> _WHAT IS EXPECTED_
Copy out each line in the material below that has the word "Muncy".

--- DATA FOR REVIEW Enclosed Below ---

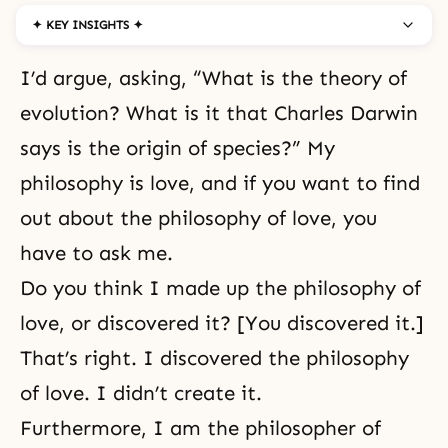
✦ KEY INSIGHTS ✦
I’d argue, asking, “What is the theory of
evolution? What is it that Charles Darwin
says is the origin of species?” My
philosophy is love, and if you want to find
out about the philosophy of love, you
have to ask me.
Do you think I made up the philosophy of
love, or discovered it? [You discovered it.]
That’s right. I discovered the philosophy
of love. I didn’t create it.
Furthermore, I am the philosopher of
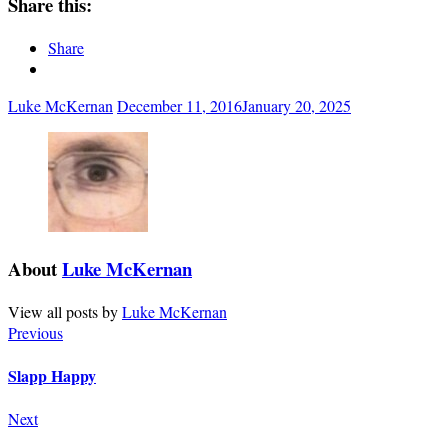
Share this:
Share
Luke McKernan
December 11, 2016
January 20, 2025
About
Luke McKernan
View all posts by
Luke McKernan
Previous
Slapp Happy
Next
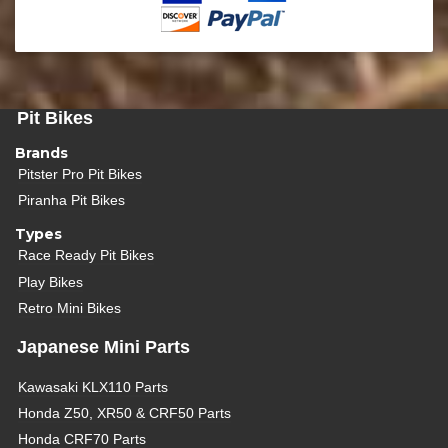
Pit Bikes
Brands
Pitster Pro Pit Bikes
Piranha Pit Bikes
Types
Race Ready Pit Bikes
Play Bikes
Retro Mini Bikes
Japanese Mini Parts
Kawasaki KLX110 Parts
Honda Z50, XR50 & CRF50 Parts
Honda CRF70 Parts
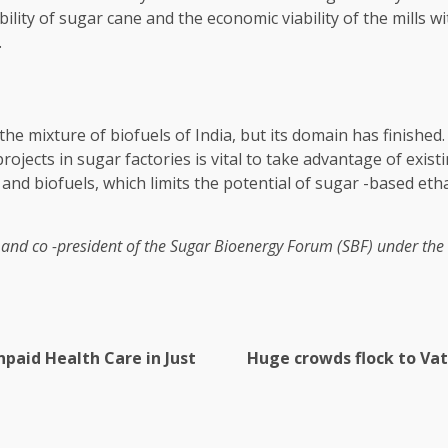
bility of sugar cane and the economic viability of the mills w
.
o the mixture of biofuels of India, but its domain has finis
projects in sugar factories is vital to take advantage of exi
and biofuels, which limits the potential of sugar -based eth
and co -president of the Sugar Bioenergy Forum (SBF) under the 
npaid Health Care in Just
Huge crowds flock to Vat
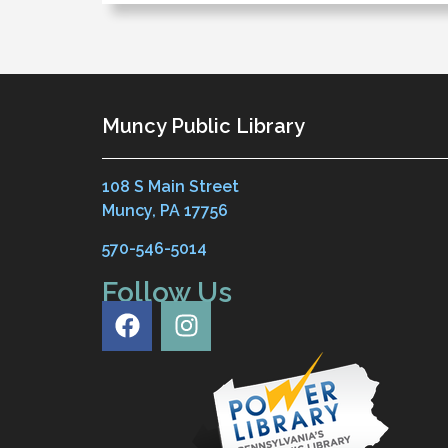
Muncy Public Library
108 S Main Street
Muncy, PA 17756
570-546-5014
Follow Us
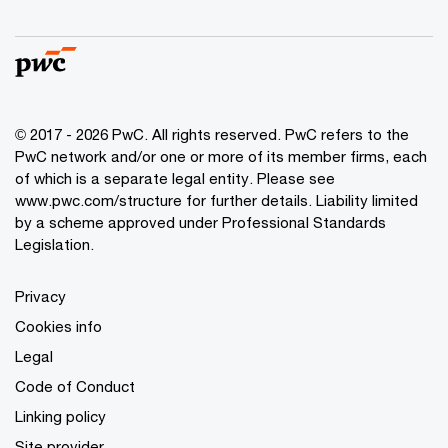
© 2017 - 2026 PwC. All rights reserved. PwC refers to the
PwC network and/or one or more of its member firms, each
of which is a separate legal entity. Please see
www.pwc.com/structure
for further details. Liability limited
by a scheme approved under Professional Standards
Legislation.
Privacy
Cookies info
Legal
Code of Conduct
Linking policy
Site provider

--- End of Enclosed DATA FOR REVIEW ---

> _WRITTEN RESPONSE_
Muncy Public Library
Muncy, PA 17756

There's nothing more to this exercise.